So as you'll see from the code below, I'm scraping some info with Scrapy. Everything works fine, I'm just not happy the way the scraped data is stored. With the current code, I get results as a column of 'X' and a column of 'Y' side by side (which is fine), but the results for 'U' show up as a row as it is run from a 2nd loop. So what I would like, is to have the scraped data in three columns side by side: X / Y / U. Can anyone help with this? Thanks in advance!
def parse(self, response):
U = []
for l in response.css('div.property-info-wrapper'):
yield {
'X': l.css('span.info-price::text').extract_first(),
'Y': l.css('li::text').extract_first(),
}
for i in response.selector.xpath('//div[@class="property-info-location ellipsis-element-control"]/text()').extract():
U.append(i)
yield {'U':U}
You can use itertools.zip_longest
to zip both results together and yield them based on their Truth value *.
from itertools import zip_longest
def parse(self, response):
locations = response.selector.xpath('//div[@class="property-info-location ellipsis-element-control"]/text()').extract()
css = response.css('div.property-info-wrapper')
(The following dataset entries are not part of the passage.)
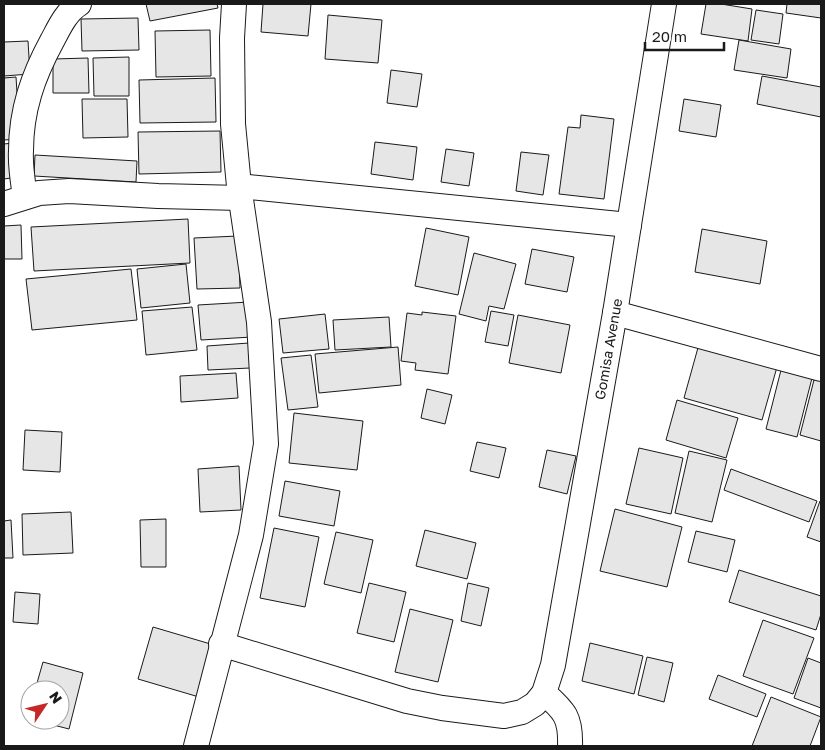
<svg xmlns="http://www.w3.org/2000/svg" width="825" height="750" viewBox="0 0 825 750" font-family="'Golos Text',sans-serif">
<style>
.building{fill:#e6e6e6;stroke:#1a1a1a}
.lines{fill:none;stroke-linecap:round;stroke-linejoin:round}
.minor-casing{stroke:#1a1a1a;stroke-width:26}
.minor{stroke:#fff;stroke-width:24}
.labels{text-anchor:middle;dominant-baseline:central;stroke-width:4;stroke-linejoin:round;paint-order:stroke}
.street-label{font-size:14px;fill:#1a1a1a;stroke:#fff}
</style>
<rect width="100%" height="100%" fill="#fff"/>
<g class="building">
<polygon points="146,4 217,4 218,8 150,21"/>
<polygon points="263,4 311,4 308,36 261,32"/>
<polygon points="706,4 721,4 752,9 748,41 701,34"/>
<polygon points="787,4 821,4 821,18 786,13"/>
<polygon points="756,10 783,14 779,44 751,40"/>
<polygon points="328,15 382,20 378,63 325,59"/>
<polygon points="138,18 139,50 82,51 81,19"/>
<polygon points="210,30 211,76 156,77 155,31"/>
<polygon points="739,40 791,49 787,78 734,70"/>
<polygon points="28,41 30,74 4,76 4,42"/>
<polygon points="129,57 129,96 94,96 93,58"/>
<polygon points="88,58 89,93 53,93 53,59"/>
<polygon points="391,70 422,74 417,107 387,103"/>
<polygon points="762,76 821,87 821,117 757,104"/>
<polygon points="16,77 20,139 4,140 4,78"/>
<polygon points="215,78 216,122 140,123 139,80"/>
<polygon points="82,99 127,99 128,137 83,138"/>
<polygon points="684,99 721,105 716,137 679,131"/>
<polygon points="581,115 614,119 604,199 559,194 568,127 580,128"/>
<polygon points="220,131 221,172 139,174 138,132"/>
<polygon points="375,142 417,147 413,180 371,174"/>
<polygon points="13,143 18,177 4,179 4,144"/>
<polygon points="446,149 474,153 469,186 441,182"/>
<polygon points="521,152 549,155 543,195 516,191"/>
<polygon points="35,155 137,161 136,182 34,176"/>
<polygon points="188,219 190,263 34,271 31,227"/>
<polygon points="21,225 22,259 4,259 4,226"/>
<polygon points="426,228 469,237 458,295 415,286"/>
<polygon points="702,229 767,241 760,284 695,272"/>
<polygon points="238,236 240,288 197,289 194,238"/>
<polygon points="532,249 574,257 567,292 525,284"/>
<polygon points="474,253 516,264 504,309 489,306 486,321 459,314"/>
<polygon points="186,264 190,303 141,308 137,269"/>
<polygon points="131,269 137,320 32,330 26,279"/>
<polygon points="249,302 252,337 201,340 198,305"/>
<polygon points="192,307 197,350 146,355 142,311"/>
<polygon points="491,311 514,315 508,346 485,342"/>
<polygon points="422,312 456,316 448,374 415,370 416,363 401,361 407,313 422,315"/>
<polygon points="325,314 329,349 283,353 279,319"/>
<polygon points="518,315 570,325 561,373 509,363"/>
<polygon points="389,317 391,347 335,350 333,320"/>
<polygon points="249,343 250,368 208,370 207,346"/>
<polygon points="699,344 777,367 762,420 684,398"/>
<polygon points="398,347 401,385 319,393 315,354"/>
<polygon points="311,355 318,407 288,410 281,358"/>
<polygon points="781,370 812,378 797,437 766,429"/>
<polygon points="236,373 238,398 181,402 180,376"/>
<polygon points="815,376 821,378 821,441 800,435"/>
<polygon points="427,389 452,395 445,424 421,418"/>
<polygon points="677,400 738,418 726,458 666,440"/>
<polygon points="294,413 363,421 357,470 289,463"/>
<polygon points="25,430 62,432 60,472 23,470"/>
<polygon points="477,442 506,448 499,478 470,471"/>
<polygon points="639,448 683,458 671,514 626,504"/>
<polygon points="547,450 576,456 567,494 539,487"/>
<polygon points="689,451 727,460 712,522 675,513"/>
<polygon points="239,466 241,510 200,512 198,469"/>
<polygon points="731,469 817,501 809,522 724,490"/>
<polygon points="285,481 340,491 334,526 279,516"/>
<polygon points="820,501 821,501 821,542 807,537"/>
<polygon points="615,509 682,527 667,587 600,571"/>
<polygon points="71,512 73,553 23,555 22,514"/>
<polygon points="166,519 166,567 141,567 140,520"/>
<polygon points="11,520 13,558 4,558 4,521"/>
<polygon points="274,528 319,537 305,607 260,598"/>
<polygon points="425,530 476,543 467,579 416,566"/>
<polygon points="696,531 735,540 727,572 688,562"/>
<polygon points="336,532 373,540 361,593 324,584"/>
<polygon points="739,570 821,596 821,614 816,630 729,602"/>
<polygon points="369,583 406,592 394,642 357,633"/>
<polygon points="468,583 489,588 481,626 461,621"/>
<polygon points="15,592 40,594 38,624 13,622"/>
<polygon points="410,609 453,620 438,682 395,672"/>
<polygon points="763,620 814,638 793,694 743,676"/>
<polygon points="153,627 214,645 199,697 138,679"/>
<polygon points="590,643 643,656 634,694 582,681"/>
<polygon points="647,657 673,663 664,702 638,695"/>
<polygon points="808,658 821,663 821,708 794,698"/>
<polygon points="43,662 83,673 69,729 34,720 60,720 60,690 35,690"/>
<polygon points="718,675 766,694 757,717 709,699"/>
<polygon points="771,697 821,717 810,746 752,746"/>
</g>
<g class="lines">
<defs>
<g id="minor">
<polyline points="239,186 629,225"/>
<path d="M25 197C23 182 20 166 21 151 21 110 33 76 52 41 59 28 66 12 79 4"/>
<polyline points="4,204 39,193 69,191 158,196 241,198"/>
<polyline points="615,313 821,369"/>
<polyline points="221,644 407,701 442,708 504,716 522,712 535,704 544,693 553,665 615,313 664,4"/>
<path d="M544 693C565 711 571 718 570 746"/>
<polyline points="196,746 251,535 266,444 259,322 239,186 233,124 232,38 234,4"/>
</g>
</defs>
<use href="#minor" class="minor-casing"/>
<use href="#minor" class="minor"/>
</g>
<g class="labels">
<g class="street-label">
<text transform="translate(608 349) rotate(-80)">Gomisa Avenue</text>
</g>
</g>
<rect width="825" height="750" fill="none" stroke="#1a1a1a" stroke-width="10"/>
<g transform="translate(45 705) rotate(55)"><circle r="24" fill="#ffffff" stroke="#a3a3a3"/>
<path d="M0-4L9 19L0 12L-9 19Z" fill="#c62828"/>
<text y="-8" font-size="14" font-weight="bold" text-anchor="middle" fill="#1a1a1a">N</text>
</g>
<path d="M645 42v8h79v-8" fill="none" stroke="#1a1a1a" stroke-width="2.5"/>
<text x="652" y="42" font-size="15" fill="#1a1a1a" stroke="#ffffff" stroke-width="4" paint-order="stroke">20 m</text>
</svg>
for loc, c in zip_longest(css, locations):
if loc:
yield {
'X': loc.css('span.info-price::text').extract_first(),
'Y': loc.css('li::text').extract_first(),
}
if c:
yield {'U': c} # since spider needs to return dict
* itertools.zip_longest(*iterables, fillvalue=None): Make an iterator that aggregates elements from each of the iterables. If the iterables are of uneven length, missing values are filled-in with fillvalue. Iteration continues until the longest iterable is exhausted.